Databases

database theory

overview

tutorials

  • How to implement a hierarchial database design (originally supplied by Dave Boulden).

normalisation

Normalisation is the process of distributing data in such a manner that it is not generally repeated.

For instance, if you have a table called “Employees”, which stores employee data, and a table called “Departments”, which stores data for departments into which each employee falls, you would not, in a normalised structure store the Department name in each employee record.

If we had three Departments, called “Sales”, “Finance” and “Human Resources”, and each employee in the Employee table had to belong to one department, it would be a waste of disk space to store the word “Sales” etc. in each employee record to designate which department they belonged to. “But”, I hear you cry, “disk space is no longer the same issue it used to be in the early days when relational databases were first created!” Entirely correct, and although the original thinking around normalisation was centred around disk utilisation (for it was a most precious resource in them thar days) it quickly showed itself to be a logical methodology for maintaining a data state that was both compatible to human and computer processes.

Say, for example, in the Departments table, you have a department called “Sales”, and you have 1000 employees in the Employees table linked to that department. If you link each employee to the department name, and then decide to change the name of the department to “Super Sales”, you will have to go through 1000 records and change the name of the department in each one. But, if you have a department called “Sales”, that is linked to 1000 employee records through a department_id called “1”, you can easily change the department name to “Super Sales”, and all queries drawing back employee information for that department will automatically register the department name as “Super Sales”.

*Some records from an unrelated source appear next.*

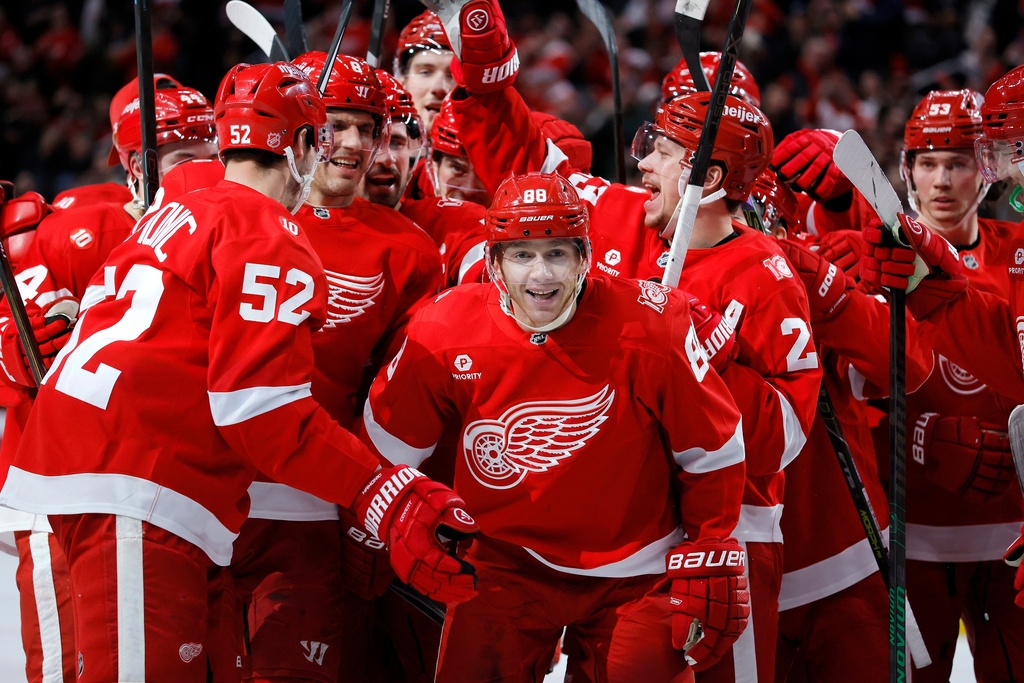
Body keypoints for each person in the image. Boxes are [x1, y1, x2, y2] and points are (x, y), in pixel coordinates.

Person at [0, 61, 477, 683]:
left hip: (84, 480)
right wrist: (388, 495)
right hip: (142, 487)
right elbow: (259, 410)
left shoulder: (174, 210)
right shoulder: (266, 231)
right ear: (305, 144)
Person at [361, 170, 750, 682]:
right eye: (522, 255)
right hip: (506, 562)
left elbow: (713, 451)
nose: (541, 276)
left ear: (585, 257)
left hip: (638, 570)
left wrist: (712, 543)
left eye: (557, 254)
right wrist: (393, 521)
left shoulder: (653, 325)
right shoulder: (444, 328)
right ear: (494, 263)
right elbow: (385, 450)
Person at [225, 50, 443, 683]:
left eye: (367, 127)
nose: (352, 143)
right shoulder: (237, 211)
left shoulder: (408, 251)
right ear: (298, 129)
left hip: (309, 507)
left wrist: (369, 519)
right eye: (335, 123)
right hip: (204, 491)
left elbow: (398, 402)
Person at [0, 73, 221, 683]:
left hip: (169, 489)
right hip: (62, 486)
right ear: (133, 168)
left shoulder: (225, 228)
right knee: (67, 663)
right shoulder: (77, 230)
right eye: (179, 161)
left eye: (210, 160)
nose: (194, 177)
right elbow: (16, 351)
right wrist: (16, 348)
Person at [855, 86, 1024, 681]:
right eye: (928, 163)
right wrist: (914, 438)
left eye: (955, 162)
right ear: (907, 170)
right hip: (914, 532)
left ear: (984, 168)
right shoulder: (874, 260)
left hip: (1015, 533)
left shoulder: (1021, 253)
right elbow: (839, 397)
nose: (942, 180)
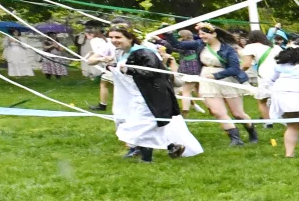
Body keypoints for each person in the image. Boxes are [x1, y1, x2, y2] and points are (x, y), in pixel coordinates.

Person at [104, 26, 192, 161]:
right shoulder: (122, 52)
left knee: (142, 125)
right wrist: (112, 66)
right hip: (139, 93)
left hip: (152, 94)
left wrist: (128, 70)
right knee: (147, 125)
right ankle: (172, 146)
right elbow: (125, 69)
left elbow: (151, 72)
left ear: (130, 38)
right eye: (111, 37)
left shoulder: (144, 52)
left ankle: (147, 159)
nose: (114, 40)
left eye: (118, 37)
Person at [197, 24, 260, 146]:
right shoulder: (200, 46)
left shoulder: (228, 49)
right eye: (199, 34)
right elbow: (178, 45)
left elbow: (235, 69)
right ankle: (235, 139)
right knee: (217, 112)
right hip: (207, 80)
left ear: (214, 34)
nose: (201, 36)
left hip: (226, 80)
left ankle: (252, 132)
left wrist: (217, 75)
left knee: (238, 113)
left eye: (204, 34)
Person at [81, 23, 114, 111]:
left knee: (105, 85)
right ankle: (103, 105)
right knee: (104, 83)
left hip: (111, 66)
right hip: (111, 66)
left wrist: (97, 56)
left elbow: (98, 53)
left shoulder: (94, 40)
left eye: (86, 35)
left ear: (90, 34)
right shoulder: (104, 39)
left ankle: (103, 105)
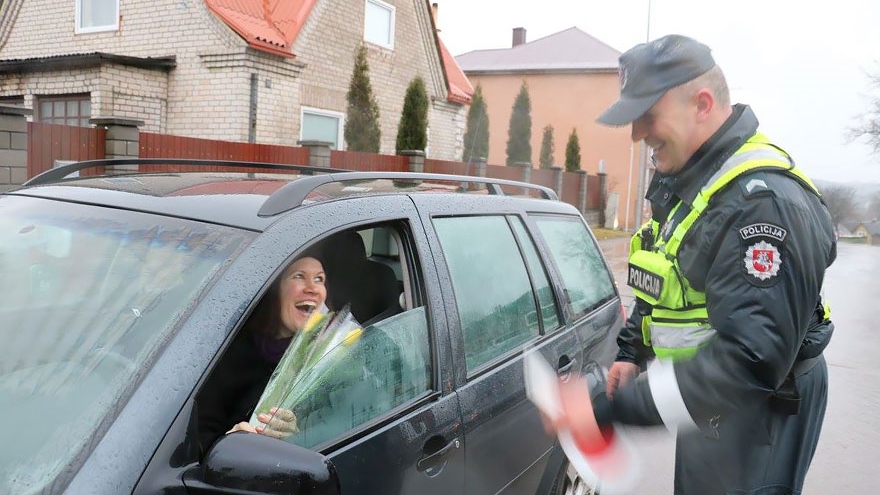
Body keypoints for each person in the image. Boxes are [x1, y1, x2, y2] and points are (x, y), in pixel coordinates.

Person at [547, 34, 836, 494]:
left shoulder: (763, 204)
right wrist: (632, 354)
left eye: (647, 116)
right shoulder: (689, 184)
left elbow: (748, 361)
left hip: (762, 409)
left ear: (701, 104)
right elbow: (662, 278)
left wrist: (611, 412)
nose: (637, 134)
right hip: (711, 403)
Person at [196, 253, 327, 453]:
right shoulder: (225, 349)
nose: (312, 288)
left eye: (319, 279)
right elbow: (198, 437)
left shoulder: (327, 358)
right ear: (274, 290)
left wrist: (297, 435)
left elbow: (331, 430)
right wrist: (226, 443)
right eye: (299, 276)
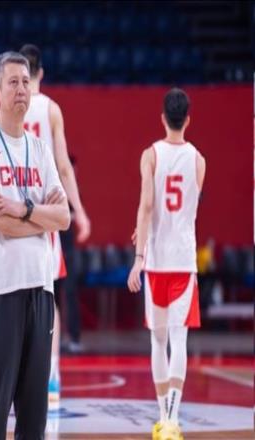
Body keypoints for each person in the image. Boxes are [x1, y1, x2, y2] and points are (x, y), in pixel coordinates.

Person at [0, 51, 70, 440]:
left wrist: (23, 209)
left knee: (34, 419)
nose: (22, 89)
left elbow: (64, 218)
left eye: (26, 81)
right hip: (0, 290)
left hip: (40, 289)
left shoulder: (40, 149)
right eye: (13, 82)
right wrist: (40, 219)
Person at [127, 88, 206, 440]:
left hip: (156, 261)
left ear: (162, 118)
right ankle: (172, 421)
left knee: (158, 342)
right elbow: (187, 209)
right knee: (179, 340)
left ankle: (163, 418)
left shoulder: (150, 155)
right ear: (188, 119)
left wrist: (138, 258)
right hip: (183, 261)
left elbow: (147, 206)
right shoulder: (199, 161)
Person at [20, 43, 91, 405]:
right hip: (47, 214)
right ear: (42, 73)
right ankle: (52, 375)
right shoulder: (51, 109)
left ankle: (21, 376)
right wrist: (79, 211)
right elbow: (64, 167)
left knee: (17, 298)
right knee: (49, 298)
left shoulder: (10, 106)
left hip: (18, 214)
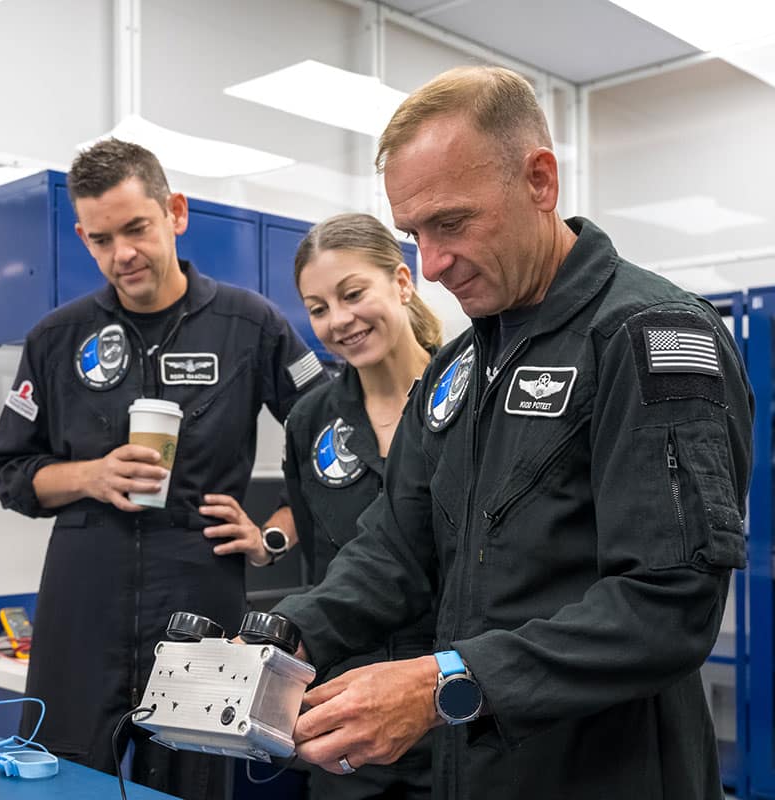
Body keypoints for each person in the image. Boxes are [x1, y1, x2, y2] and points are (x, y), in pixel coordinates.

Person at [272, 66, 753, 799]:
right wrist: (288, 631)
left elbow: (668, 605)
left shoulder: (646, 336)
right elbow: (398, 546)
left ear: (539, 180)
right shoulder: (462, 365)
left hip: (610, 773)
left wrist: (443, 683)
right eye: (414, 235)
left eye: (453, 223)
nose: (430, 266)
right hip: (479, 767)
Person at [0, 138, 326, 799]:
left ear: (175, 211)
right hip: (83, 597)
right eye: (102, 239)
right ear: (83, 237)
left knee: (193, 780)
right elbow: (10, 471)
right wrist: (91, 476)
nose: (123, 255)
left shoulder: (249, 324)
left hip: (200, 590)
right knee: (64, 781)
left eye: (136, 228)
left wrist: (273, 536)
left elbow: (332, 448)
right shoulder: (56, 338)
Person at [282, 212, 441, 799]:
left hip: (450, 705)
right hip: (344, 717)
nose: (339, 321)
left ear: (402, 281)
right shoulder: (310, 421)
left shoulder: (470, 396)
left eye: (353, 294)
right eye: (318, 307)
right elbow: (319, 564)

There are various levels of normalisation, with Third Normal Form being the one most database folks try to obtain, and anything beyond that a dream. However, normalisation has its own problems. If, for instance you have 10 million records in a system from which you need to obtain data trends (data mining) or statistical reports, normalisation becomes a burden, because the linking of various tables to other tables in any SQL query is a time-related and performance issue. In heavy reporting and data-mining applications it is the usual practice to ‘de-normalise’ the data; that is, putting the department name back into a cross-reference table that includes the employee data and department data, to obtain the benefit of speed within the query process.

If you’re confused, don’t worry, so is every other database ‘newbie’. Database modelling and design is an intuitive process. When you become skilled at it you just “know” what is the right thing to do. One common mistake of new database modellers is to normalise things to hell and gone just because the theory says they should.

Forget the theory. Use the Force.

designing a db

specific databases

MySQL

  • Open-souce, mostly-free database.
  • Fast and lightweight
  • Runs on !FreeBSD, Linux, Windows, and most other platforms
  • Standard module for PHP, ie very easy to use in shared hosting etc
  • See MyPHPAdmin, a standard but wondeful web interface.
  • Fairly good SQL-compliance but lacks features of heavier databases
  • (Optionally) supports transactions (despite what you may have heard).
  • Non ACID (still?)
  • See MySQL homepage

PostgreSQL

  • Open-source, BSD-style free database.
  • Fast and lightweight
  • Runs on Linux, Windows (cygwin for 7.x, 8 will be native), most other platforms
  • Standard extension for PHP, Java
  • See phpPgAdmin, a great web interface.
  • Has everything you could expect from a serious database
  • ACID
  • See PostgreSQL homepage

MS Access

  • Desktop database.
  • Widely used
  • Excellent RAD tools
  • Able to power small/low traffic websites

MSDE

  • Cut down version of MS SQL Server
  • Free
  • Most of the functionality of MS SQL Server
  • ACID
  • See MSDE homepage

MS SQL Server Express

  • Alpha release of MS SQL Server 2005 (ie Yukon)
  • Extends CLR into the DB (No more Stored Procs)
  • No limit on number of connections
  • No Go Live license available yet
  • Free download from Microsoft
  • See MS SQL Server Express homepage

MS SQL Server

  • Expensive for enterprise level
  • Enterprise class database
  • Comes with a suite of BI and management tools
  • Next generation
  • Only runs on Windows
  • ACID
  • See MS SQL Server homepage

Oracle XE

  • Free download from Oracle
  • Independent Software Vendors are able to distribute free of charge
  • Includes Application Development tool (HTMLDB)
  • Runs on Linux and Windows
  • See Oracle XE homepage

Oracle

  • Enterprise class database
  • Standard Edition or Enterprise Edition; both support clustering
  • Standard version similarly priced to MS SQL Server
  • Runs on more operating system than any other commercial database
  • ACID
  • Comes with it’s own programming language PL/SQL, which can be used for very powerful ‘in-database’ functionality.
  • Database downloads are free for development. You only need a licence when you go into a production environment.
  • See Oracle Downloads Page